Monday 17 December 2012

Stinking Billy

Queen Anne and William, Duke of Gloucester - by Sir Godfrey Kneller

An active weekend - 12,000 steps on the pedometer on Saturday and 15,000 on Sunday - but I still found time on these long nights to finish reading Anne Somerset's biography of Queen Anne: The Politics of Passion .

I confess I didn't know much about the last of the Stuarts but this filled the gap. It was a hard slog because the politics is complex, not just the comings and goings of Whigs and Tories but the added problem of James II's son the "King over the Water" (Catholic/Jacobite version) otherwise known as the "Old Pretender" (Protestant/Hanoverian version) - so called because allegedly not a royal at all but a "supposititious" infant smuggled into the queen's bedroom in a bed-pan - and the inexplicable and ultimately pointless War of the Spanish Succession (Blenheim, Ramillies, Oudenarde, Malplaquet - all those battles won by the Duke of Marlborough). I said it was hard.

I suspect that this complexity is why students stick to the Tudors - much easier to understand! Also Anne was the first British monarch never to execute anybody for treason - noble on her part (especially in view of the provocation) but not so much fun for "Horrible Historians".

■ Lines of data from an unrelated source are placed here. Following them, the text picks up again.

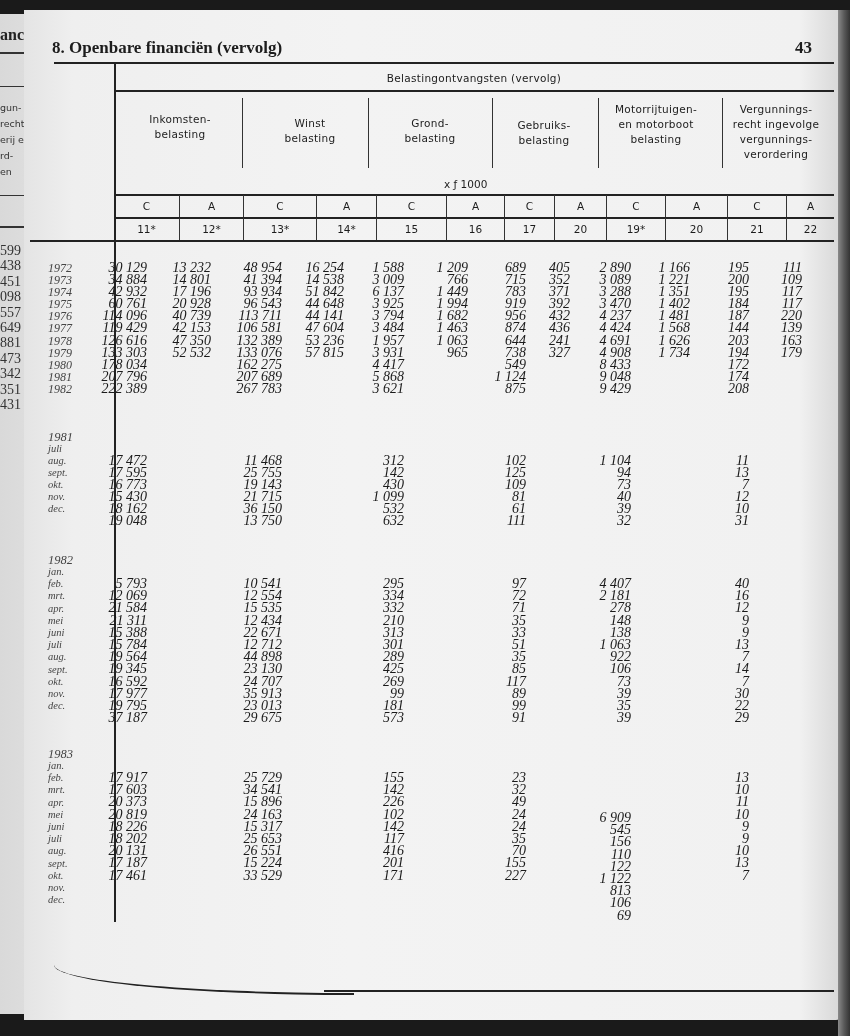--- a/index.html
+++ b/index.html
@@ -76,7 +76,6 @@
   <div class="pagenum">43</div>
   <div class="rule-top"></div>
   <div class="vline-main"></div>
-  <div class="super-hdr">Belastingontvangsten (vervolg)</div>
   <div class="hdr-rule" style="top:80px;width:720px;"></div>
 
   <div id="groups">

Somerset tries to make Anne seem her own woman but failed to convince me that she was more than a limited personality who mainly influenced policy through delays and obstruction rather than proactively. She was arguably therefore the first truly constitutional monarch whose ministers really ran the country. We've never looked back.

Not that her family was much better. I already knew that her father the deposed James II was a clot with tyrannical tendencies but I hadn't fully appreciated what a boorish and prickly character was his usurper (and Anne's brother-in-law) William II - also known as William of Orange or "Sweet William" (to Protestants/Hanoverians) or "Stinking Billy" (to Catholics/Jacobites).

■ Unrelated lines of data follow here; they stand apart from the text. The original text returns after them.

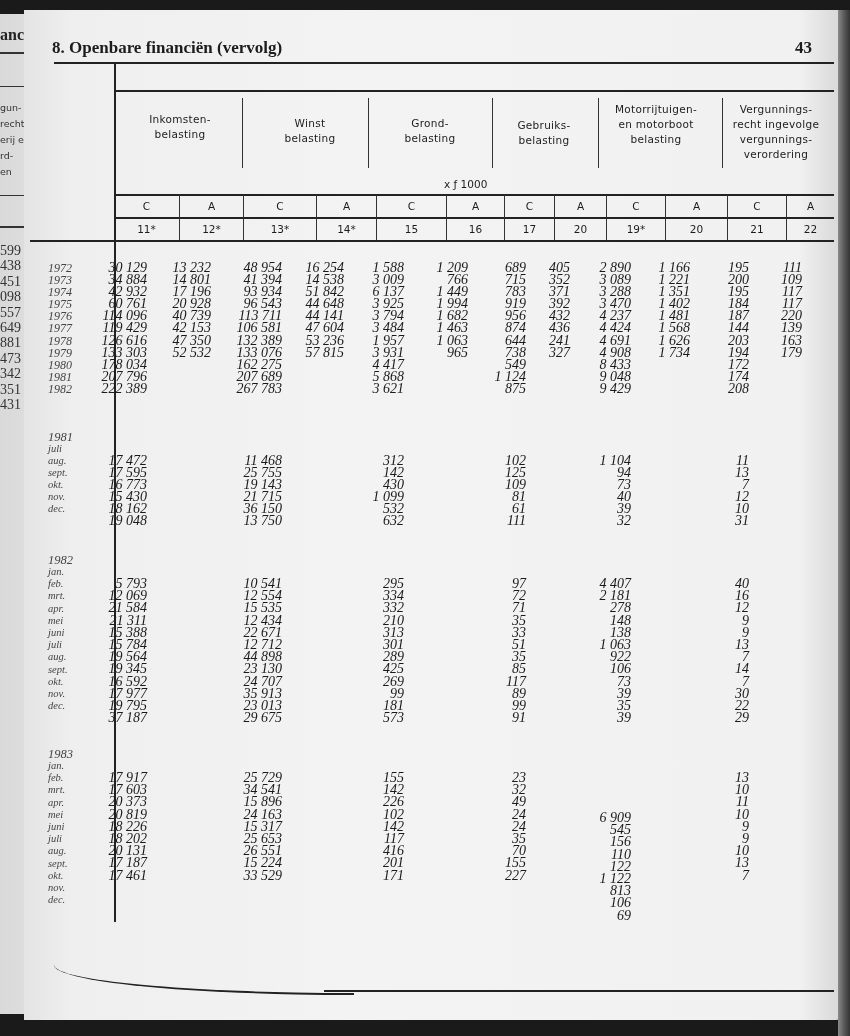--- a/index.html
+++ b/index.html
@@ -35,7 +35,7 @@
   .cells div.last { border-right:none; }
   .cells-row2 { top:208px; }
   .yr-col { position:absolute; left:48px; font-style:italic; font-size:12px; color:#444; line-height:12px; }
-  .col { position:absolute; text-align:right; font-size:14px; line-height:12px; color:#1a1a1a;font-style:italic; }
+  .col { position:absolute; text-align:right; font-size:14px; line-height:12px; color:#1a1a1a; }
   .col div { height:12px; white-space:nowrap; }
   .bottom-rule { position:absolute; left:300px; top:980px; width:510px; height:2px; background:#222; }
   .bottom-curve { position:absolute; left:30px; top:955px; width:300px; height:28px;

But nobody comes out worse than the appalling Sarah, Duchess of Marlborough, who patronised and exploited Anne mercilessly and then betrayed her confidence and put it about that she was gay - a cruel "outing" in those days even if it had been true but it almost certainly wasn't.

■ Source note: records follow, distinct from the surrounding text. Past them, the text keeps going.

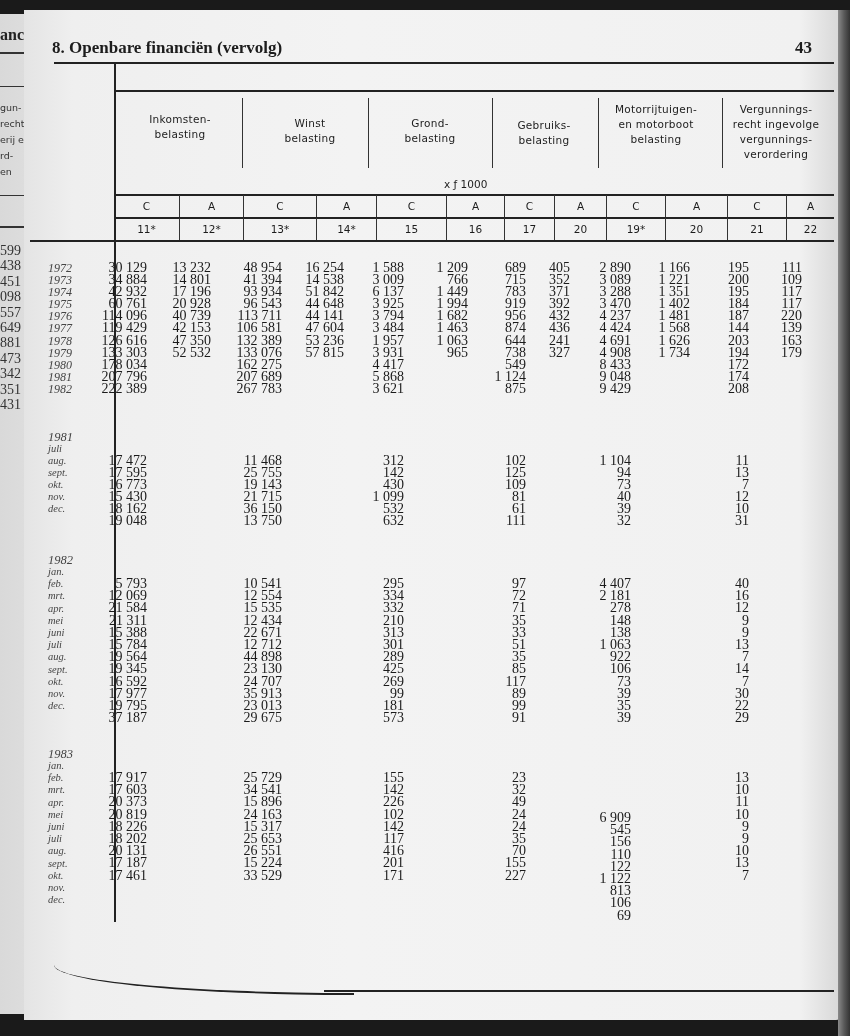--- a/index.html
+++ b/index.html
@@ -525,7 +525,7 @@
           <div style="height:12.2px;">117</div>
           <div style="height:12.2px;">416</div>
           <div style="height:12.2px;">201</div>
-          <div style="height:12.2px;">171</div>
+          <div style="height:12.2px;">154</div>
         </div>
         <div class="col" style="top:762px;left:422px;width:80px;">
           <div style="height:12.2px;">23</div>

Poor old Anne went through 17 pregnancies but was predeceased by all her children including William, Duke of Gloucester, who died aged 11 (you can see the signs of hydrocephalus which killed him in the picture above). Had he survived they wouldn't have had to import those Germans who still squat like cuckoos in the privileged nest of British monarchy.


20 years ago my Catholic friend Nick dragged me across Paris to Saint-Germain-en-Laye to look at the palace and memorials of the Jacobite court in exile which struggled on to launch the 1715 and 1745 rebellions and then slowly became objects of romanticism for Sir Walter Scott, Queen Victoria (oddly enough, given that she was their usurper's descendant), and latterly Hollywood (eg Errol Flynn in
The Master of Ballantrae - 1953).

Interesting, but I wasn't moved. In truth they were a snooty and despotic lot without a care for ordinary citizens. The ones we ended up with instead may not be much better but they soon relinquished any major function in running the country so that today their successors' personal qualities and views of the world can be matters of indifference to us.

Postscript 2:

My Mum tells me that my story about the bigamous marriage (see this link) is incomplete: the mayor who inadvertently witnessed the illegal ceremony was also the daughter of the Archbishop of Canterbury. You couldn't make this up.